Count the lines in the records below that contain the word "Mary". Give only the number.

◇ ◇ ◇ ◇ ◇ ◇ ◇

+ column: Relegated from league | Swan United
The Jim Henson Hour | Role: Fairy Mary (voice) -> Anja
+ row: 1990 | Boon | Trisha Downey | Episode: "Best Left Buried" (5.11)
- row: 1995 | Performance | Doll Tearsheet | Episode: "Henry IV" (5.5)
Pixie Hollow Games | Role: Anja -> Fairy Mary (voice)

◇ ◇ ◇ ◇ ◇ ◇ ◇

◆ Reply ◆
2